I walked from the car park, through Cowleaze Wood and went through this gate.
Once out of the wood there is a fine view across the Wormsley Estate.
At the bottom of the hill I turned left, walked along a lane and then turned right through this gate. The public footpath takes you past Lower Vicars Farm, which is on your left.
At a crossroads of paths I turned right and followed the white arrows. Along this path I chatted to a man from the Chiltern Society who was repainitng the white arrows along this section.
Wormsley Park is the former home of the philanthropist Sir Paul Getty who moved to Wormsley in 1986. It is now the home of Mark Getty and his family, and the site of the cricket field known as Sir Paul Getty's Ground.
The hedgrows were alive with butterflies and wild flowers.
A right turn took me through a field of sheep, following The Chiltern Way. This photo is looking back from where I'd come from.
Unfortunately my walk didn't take me any closer to this field of poppies and cornflowers.
At the other side of the field I crossed a small estate lane, and joined a path into another field.
I have passed this several times on various walks but never found any info on it.
I followed the path through Blackmoor Wood.
At the other side of the wood I found this concrete block that I used as a seat to eat my lunch. Not the best spot. But sadly one thing I have discovered is that there are few benches in this part of the Chilterns.
At this junction, in Chritmas Common, I turned right and walked down Hill Road.
After a short distance of lane walking I was relieved to go through the car park and onto Watlington Hill.
The Marbled White butterfly is unmistakable, its black and white markings distinguish it from all other species found in the British Isles.
In 1764, the local squire Edward Horne gave Watlington a most unusual talking point. He felt that the Norman parish church of St. Leonard, when viewed from his home, would be more impressive if it had a spire. To create the illusion, he designed the 270 foot steeple-shaped Watlington White Mark, which he had cut into the chalk escarpment of Watlington Hill, perfectly placed to complete his view. Watlington can be seen in the distance.
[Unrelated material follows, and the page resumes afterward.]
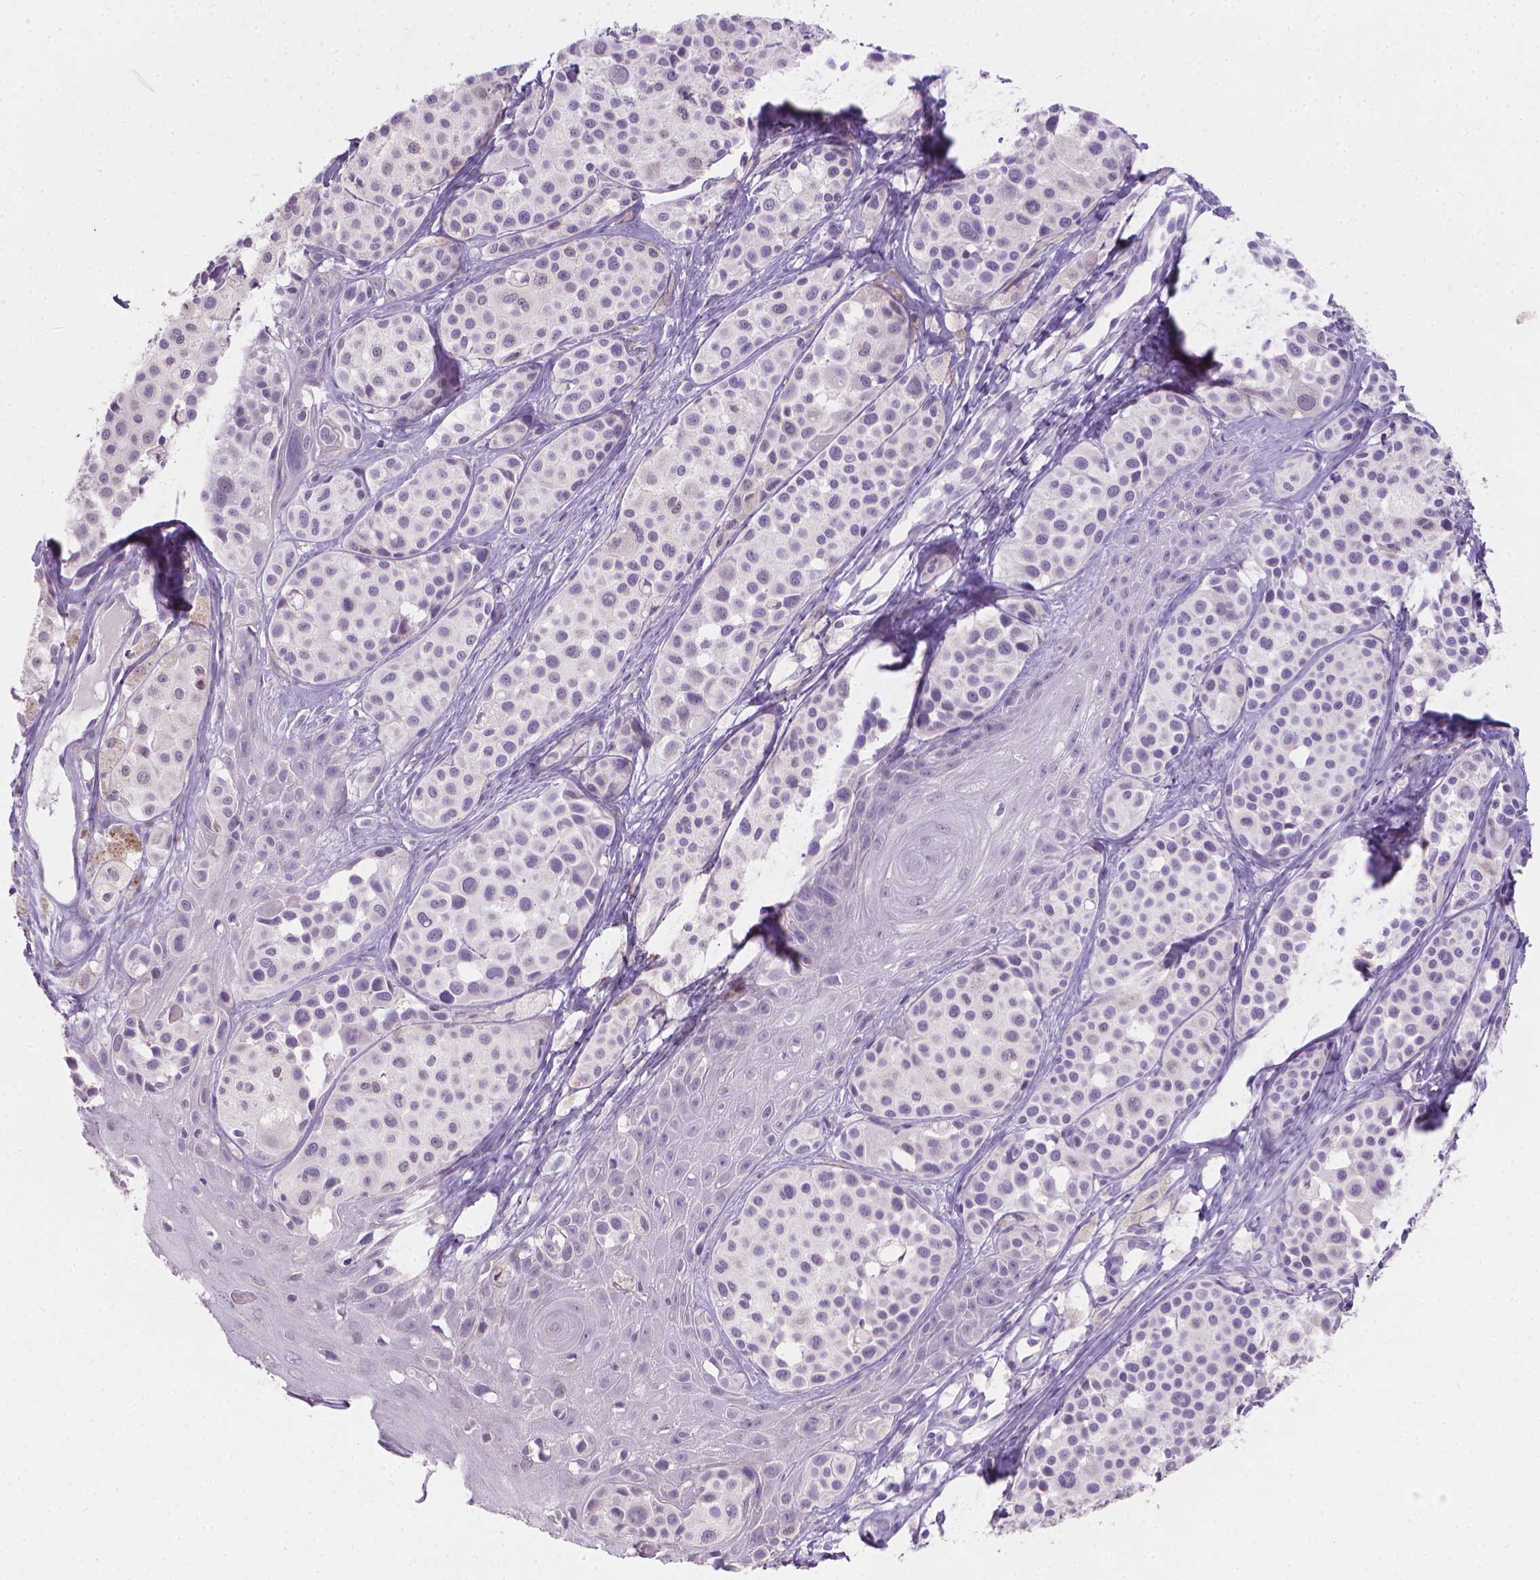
{"staining": {"intensity": "negative", "quantity": "none", "location": "none"}, "tissue": "melanoma", "cell_type": "Tumor cells", "image_type": "cancer", "snomed": [{"axis": "morphology", "description": "Malignant melanoma, NOS"}, {"axis": "topography", "description": "Skin"}], "caption": "Immunohistochemical staining of melanoma shows no significant expression in tumor cells.", "gene": "TNNI2", "patient": {"sex": "male", "age": 77}}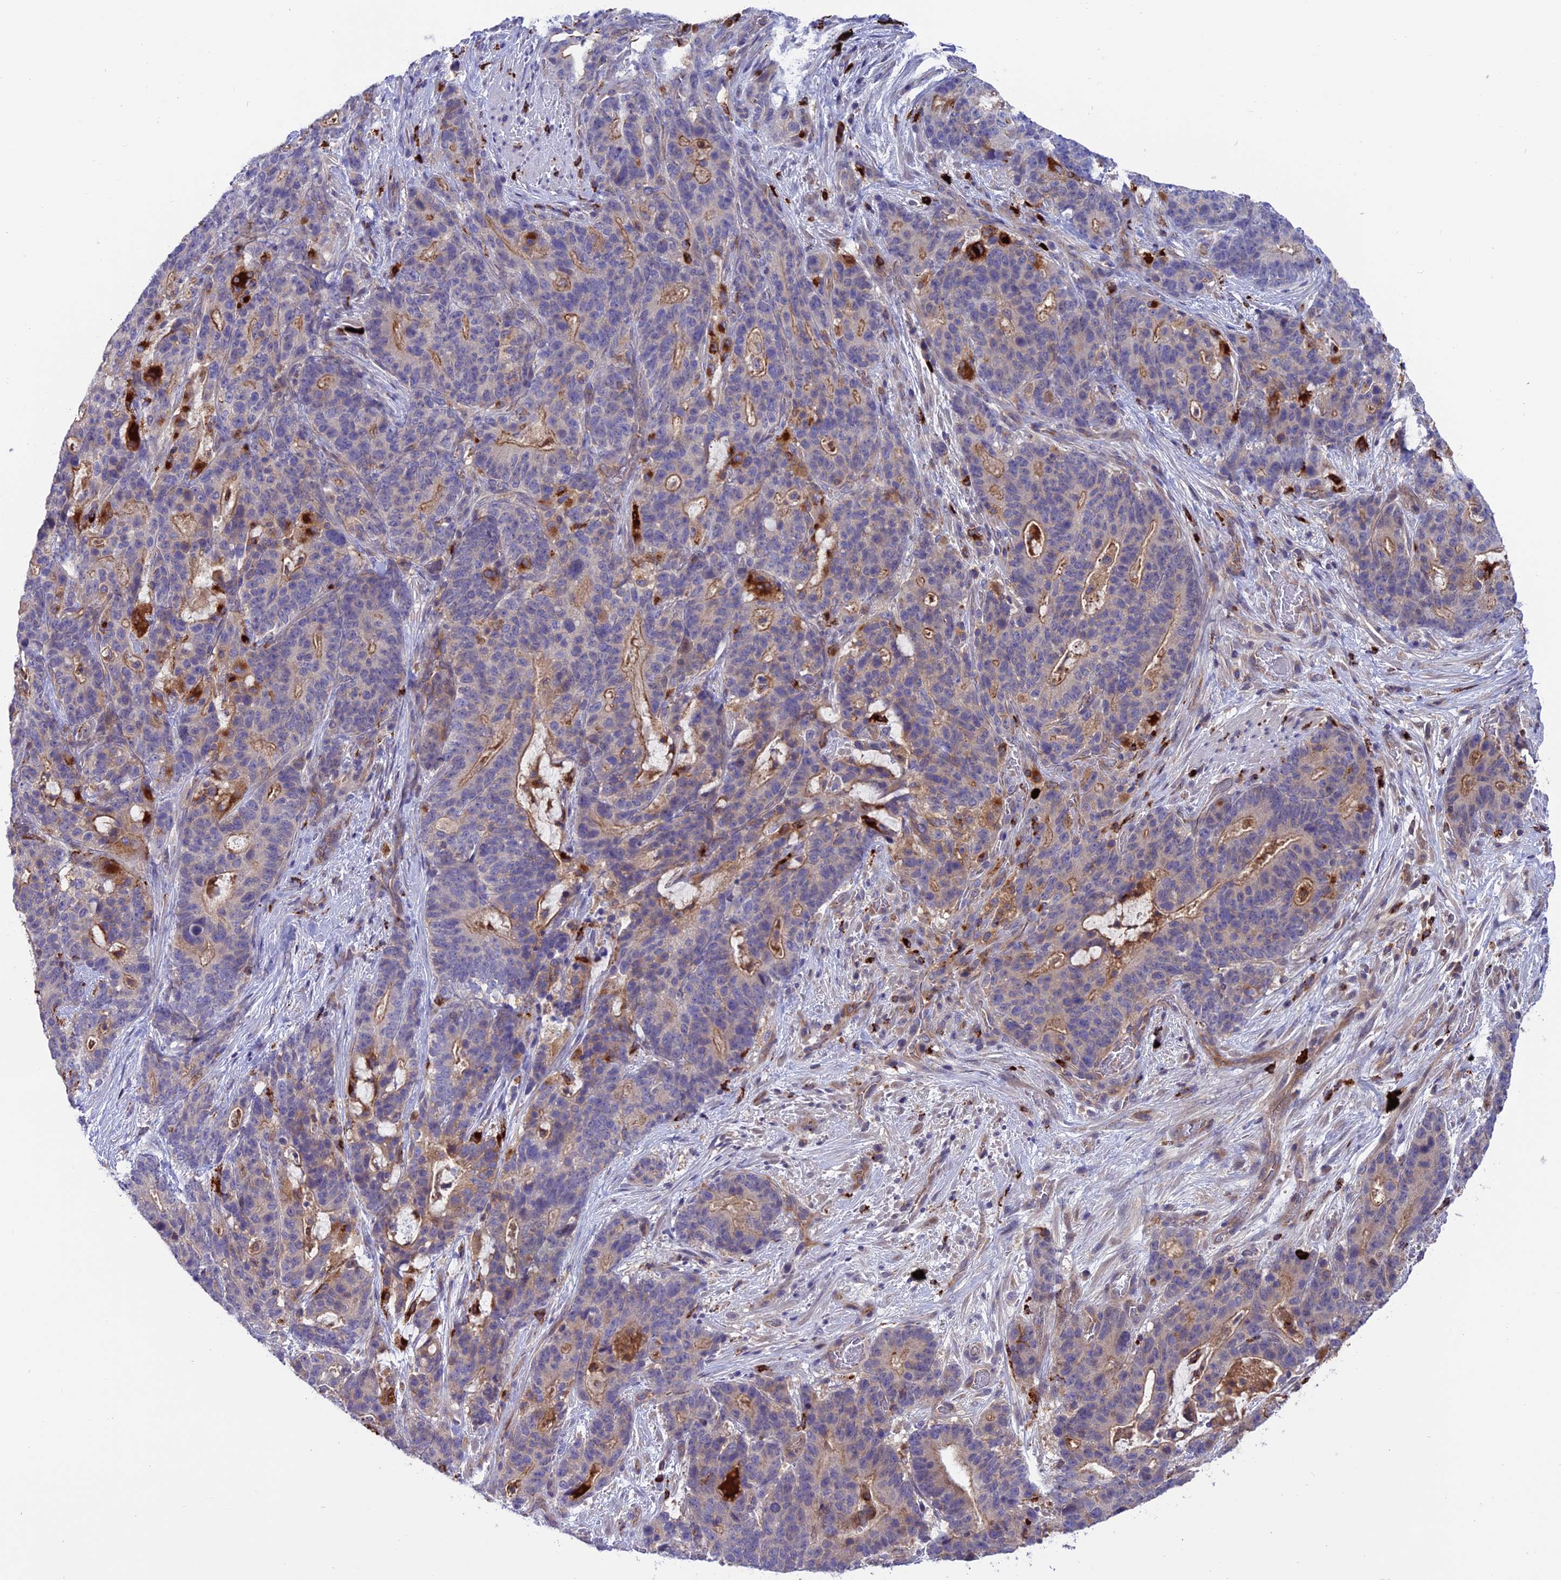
{"staining": {"intensity": "moderate", "quantity": "25%-75%", "location": "cytoplasmic/membranous"}, "tissue": "stomach cancer", "cell_type": "Tumor cells", "image_type": "cancer", "snomed": [{"axis": "morphology", "description": "Normal tissue, NOS"}, {"axis": "morphology", "description": "Adenocarcinoma, NOS"}, {"axis": "topography", "description": "Stomach"}], "caption": "A photomicrograph of adenocarcinoma (stomach) stained for a protein displays moderate cytoplasmic/membranous brown staining in tumor cells.", "gene": "ARHGEF18", "patient": {"sex": "female", "age": 64}}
At the bottom of Watlington Hill I followed the Ridgeway NT for a short while.
I then turned right and followed this lane, which is also part of the Oxfordshire Way.
I went through this gate at the bottom of Pyrton Hill.
The path follows the edge of Shirburn Wood.
I went up the side of Shirburn Hill on a broad path, through a lovely area of chalk grassland with lots of wild flowers and butterflies.
Looking back from the top of the Chiltern escarpment, over Oxfordshire.
Beyond this gate is a field that I crossed. In a short while it brings you out on the lane near to Cowleaze Wood car park.